With the aid of computers, "Popular Electronics" magazines, a car battery, tiny flashlights, a complex system of computer algorithms, meters, wires, antennas, over $1500, and an inveterate approach of trial and error, the three graduate students finally completed the project, which will likely be marketed, although in a somewhat different form.

As their next step, the builders will add the robot--after some comprehensive modification--to a vacuum cleaner, a practical use not part of the original design. While the machine was not originally designed for housecleaning purposes, it can be programmed through the communication of its two computers to perform a certain movement or series of movements--a vacuum cleaner following a programmed map, for example.

Another function which enhances the robot's utility, according to its creators, is its ability to perform a series of movements on its own through the use of its ultrasonic sensors. These sensors are in the form of strips on the side panels that send signals back to the computer's Central Processing Unit of the main computer in case the robot--or in this case the vacuum cleaner--bumps into an object on the floor that it must evade.

More important is the mechanism which actually steers the robot, a camera which sends out a signal and gets reflections from objects back--in the same way a radar does--and adjusts its direction accordingly, Jury says.

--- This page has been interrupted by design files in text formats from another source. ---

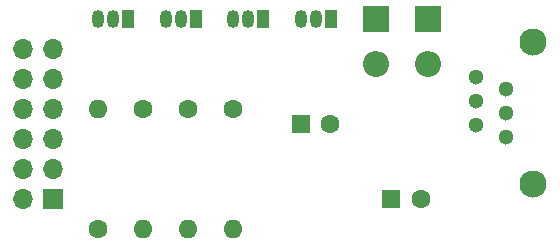
<source format=gbr>
%TF.GenerationSoftware,KiCad,Pcbnew,7.0.10*%
%TF.CreationDate,2024-01-03T13:13:52+01:00*%
%TF.ProjectId,slimme_meter_pmod,736c696d-6d65-45f6-9d65-7465725f706d,rev?*%
%TF.SameCoordinates,Original*%
%TF.FileFunction,Soldermask,Top*%
%TF.FilePolarity,Negative*%
%FSLAX46Y46*%
G04 Gerber Fmt 4.6, Leading zero omitted, Abs format (unit mm)*
G04 Created by KiCad (PCBNEW 7.0.10) date 2024-01-03 13:13:52*
%MOMM*%
%LPD*%
G01*
G04 APERTURE LIST*
%ADD10R,1.600000X1.600000*%
%ADD11C,1.600000*%
%ADD12R,1.050000X1.500000*%
%ADD13O,1.050000X1.500000*%
%ADD14R,1.700000X1.700000*%
%ADD15O,1.700000X1.700000*%
%ADD16O,1.600000X1.600000*%
%ADD17R,2.200000X2.200000*%
%ADD18O,2.200000X2.200000*%
%ADD19C,2.300000*%
%ADD20C,1.300000*%
G04 APERTURE END LIST*
D10*
%TO.C,C2*%
X127675000Y-68580000D03*
D11*
X130175000Y-68580000D03*
%TD*%
D12*
%TO.C,U1*%
X122555000Y-53340000D03*
D13*
X121285000Y-53340000D03*
X120015000Y-53340000D03*
%TD*%
D12*
%TO.C,Q3*%
X116840000Y-53340000D03*
D13*
X115570000Y-53340000D03*
X114300000Y-53340000D03*
%TD*%
D10*
%TO.C,C1*%
X120015000Y-62230000D03*
D11*
X122515000Y-62230000D03*
%TD*%
D12*
%TO.C,Q1*%
X105410000Y-53340000D03*
D13*
X104140000Y-53340000D03*
X102870000Y-53340000D03*
%TD*%
D12*
%TO.C,Q2*%
X111125000Y-53340000D03*
D13*
X109855000Y-53340000D03*
X108585000Y-53340000D03*
%TD*%
D14*
%TO.C,J2*%
X99060000Y-68580000D03*
D15*
X96520000Y-68580000D03*
X99060000Y-66040000D03*
X96520000Y-66040000D03*
X99060000Y-63500000D03*
X96520000Y-63500000D03*
X99060000Y-60960000D03*
X96520000Y-60960000D03*
X99060000Y-58420000D03*
X96520000Y-58420000D03*
X99060000Y-55880000D03*
X96520000Y-55880000D03*
%TD*%
D11*
%TO.C,R2*%
X106680000Y-60960000D03*
D16*
X106680000Y-71120000D03*
%TD*%
D11*
%TO.C,R3*%
X110490000Y-60960000D03*
D16*
X110490000Y-71120000D03*
%TD*%
D17*
%TO.C,D2*%
X130810000Y-53340000D03*
D18*
X130810000Y-57150000D03*
%TD*%
D11*
%TO.C,R4*%
X114300000Y-60960000D03*
D16*
X114300000Y-71120000D03*
%TD*%
D17*
%TO.C,D1*%
X126365000Y-53340000D03*
D18*
X126365000Y-57150000D03*
%TD*%
D11*
%TO.C,R1*%
X102870000Y-71120000D03*
D16*
X102870000Y-60960000D03*
%TD*%
D19*
%TO.C,J1*%
X139700000Y-55310000D03*
X139700000Y-67310000D03*
D20*
X134860000Y-58250000D03*
X137400000Y-59270000D03*
X134860000Y-60290000D03*
X137400000Y-61310000D03*
X134860000Y-62330000D03*
X137400000Y-63350000D03*
%TD*%
M02*

</source>
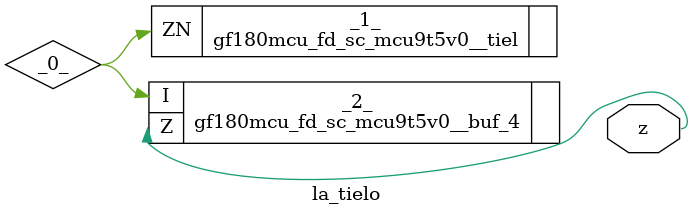
<source format=v>
/* Generated by Yosys 0.37 (git sha1 a5c7f69ed, clang 14.0.0-1ubuntu1.1 -fPIC -Os) */

module la_tielo(z);
  wire _0_;
  output z;
  wire z;
  gf180mcu_fd_sc_mcu9t5v0__tiel _1_ (
    .ZN(_0_)
  );
  gf180mcu_fd_sc_mcu9t5v0__buf_4 _2_ (
    .I(_0_),
    .Z(z)
  );
endmodule

</source>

This "sensory" function is what makes the robot unique, according to Jury. In general, robots are "open--loop robots" that go to a specific point and perform a specific function.

Stanford University's Science Department developed a robot with visual--and not sonar--capacity: a camera on the robot takes pictures of a room and changes direction according to the pictures, visually "mapping out" the room. But this robot "is too expensive and takes eight hours to get across a single room because of its process of taking pictures and then programming," says Jury.

Having been somewhat limited in resources and money--which was raised largely by the Harvard Science Department--the students would like to somehow raise more money on their own to make a better one.

"If we did it all over again we could make it half the size. Conceivably, we could go to a computer company and give them the design of the entire board (the main mechanism in the robot, about two square feet in size), and they could put it all on a single chip," says Jury.

Although the three inventors have yet to obliterate the tasks of ironing, dusting, or doing laundry, they have brought society a little closer to the world of Woody Allen's Sleeper with their motile vacuuming contraption.

"Everybody said it couldn't be done," says Jury, "But we finally did it."